Our skeleton coast adventures came to an end with a stopover in Walvis Bay where vibrant pink flamingos lined the bay, giant sand dunes surrounded the town and the beautiful sunsets took our breath away.
New Year at Victoria Falls
With New Year fast approaching it was time to hit the road for Zambia to check out the mighty Victoria Falls. We celebrated in style at the iconic Royal Livingstone Hotel and happily lapped up the never ending luxury. Our evenings were spent drinking G&Ts on the sundeck watching the mist rising above the thunderous Falls while zebra and giraffe wandered among us on the grounds.
We couldn’t resist the opportunity to hang over the side of the Falls in the terrifying yet irresistible Devil’s Pool. Our adventure saw us zipping along in a speedboat, swimming across the mighty Zambezi river and clinging on for dear life in the Devil’s Pool as water thundered over our shoulders into to the Falls below. Devil’s Pool is by far the most terrifying thing we’ve ever done and a true once in a lifetime experience.
With Zimbabwe just down the street it was inevitable that we would pop over the border and we were rewarded with incredible views of the Falls in all its glory.
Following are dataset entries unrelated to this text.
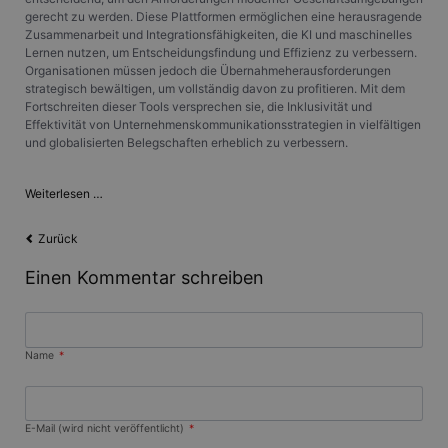
_ga_X4PP3HXR4X
.gangl.de
1 Jahr 1
Dieses Cookie
häufig als
.clarity.ms
gerecht zu werden. Diese Plattformen ermöglichen eine herausragende
Monat
wird von Google
eindeutige
Analytics
Zusammenarbeit und Integrationsfähigkeiten, die KI und maschinelles
Benutzerkennung
verwendet, um
verwendet. Es kan
Lernen nutzen, um Entscheidungsfindung und Effizienz zu verbessern.
den Sitzungsstatus
durch eingebettete
Organisationen müssen jedoch die Übernahmeherausforderungen
beizubehalten.
Microsoft-Skripte
strategisch bewältigen, um vollständig davon zu profitieren. Mit dem
festgelegt werden.
Es wird allgemein
Fortschreiten dieser Tools versprechen sie, die Inklusivität und
angenommen, das
Effektivität von Unternehmenskommunikationsstrategien in vielfältigen
die
und globalisierten Belegschaften erheblich zu verbessern.
Synchronisierung
über viele
verschiedene
Microsoft-
Die
Weiterlesen …
Domänen hinweg
Zukunft
möglich ist, um die
der
Benutzerverfolgun
Zurück
zu ermöglichen.
Unternehmenskommunikation:
MS
CLID
www.clarity.ms
1 Jahr
Dieses Cookie wird
Einen Kommentar schreiben
Teams
normalerweise von
und
Dstillery gesetzt,
um das Teilen von
Office
Medieninhalten für
365
soziale Medien zu
im
Pflichtfeld
Name
*
ermöglichen. Es
kann auch
Fokus
Informationen übe
Website-Besucher
sammeln, wenn
diese soziale
Pflichtfeld
E-Mail (wird nicht veröffentlicht)
*
Medien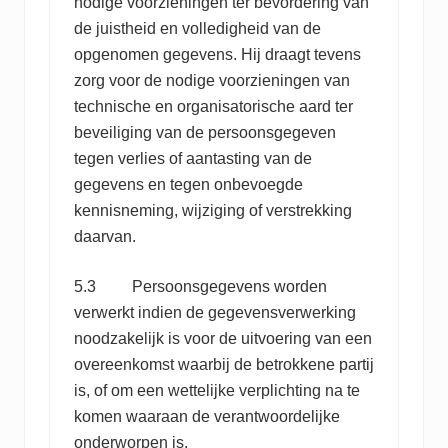
nodige voorzieningen ter bevordering van
de juistheid en volledigheid van de
opgenomen gegevens. Hij draagt tevens
zorg voor de nodige voorzieningen van
technische en organisatorische aard ter
beveiliging van de persoonsgegeven
tegen verlies of aantasting van de
gegevens en tegen onbevoegde
kennisneming, wijziging of verstrekking
daarvan.
5.3 Persoonsgegevens worden
verwerkt indien de gegevensverwerking
noodzakelijk is voor de uitvoering van een
overeenkomst waarbij de betrokkene partij
is, of om een wettelijke verplichting na te
komen waaraan de verantwoordelijke
onderworpen is.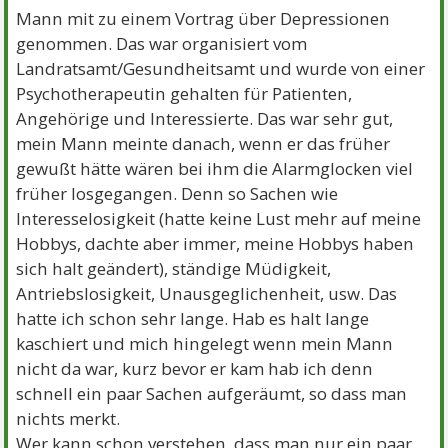
Mann mit zu einem Vortrag über Depressionen
genommen. Das war organisiert vom
Landratsamt/Gesundheitsamt und wurde von einer
Psychotherapeutin gehalten für Patienten,
Angehörige und Interessierte. Das war sehr gut,
mein Mann meinte danach, wenn er das früher
gewußt hätte wären bei ihm die Alarmglocken viel
früher losgegangen. Denn so Sachen wie
Interesselosigkeit (hatte keine Lust mehr auf meine
Hobbys, dachte aber immer, meine Hobbys haben
sich halt geändert), ständige Müdigkeit,
Antriebslosigkeit, Unausgeglichenheit, usw. Das
hatte ich schon sehr lange. Hab es halt lange
kaschiert und mich hingelegt wenn mein Mann
nicht da war, kurz bevor er kam hab ich denn
schnell ein paar Sachen aufgeräumt, so dass man
nichts merkt.
Wer kann schon verstehen, dass man nur ein paar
As the mist of the Falls cooled us down in the intense Zimbabwean sun there was no place we’d rather have been.
A dream come true: the Okavango Delta
A few hours on the road and one speedboat trip later we entered the lush green surroundings of Botswana where elephants and giraffe lined the roads as we drove towards Maun, a busy Botswana town which is the gateway to the Okavango Delta. Our obsession with wildlife documentaries had propelled the Okavango firmly to the top of our bucket list and we couldn’t wait to explore one of the greatest wildlife areas of the world.
Getting into the Delta was as beautiful as our time in it: we hopped on a tiny Wilderness Air plane which flew us into our first camp, the stunning Little Vumbura .The views were incredible as we soared over the crystal clear waters and swampy grasslands, passing over the meandering Okavango River and spotting huge herds of elephants that wandered through the plains below.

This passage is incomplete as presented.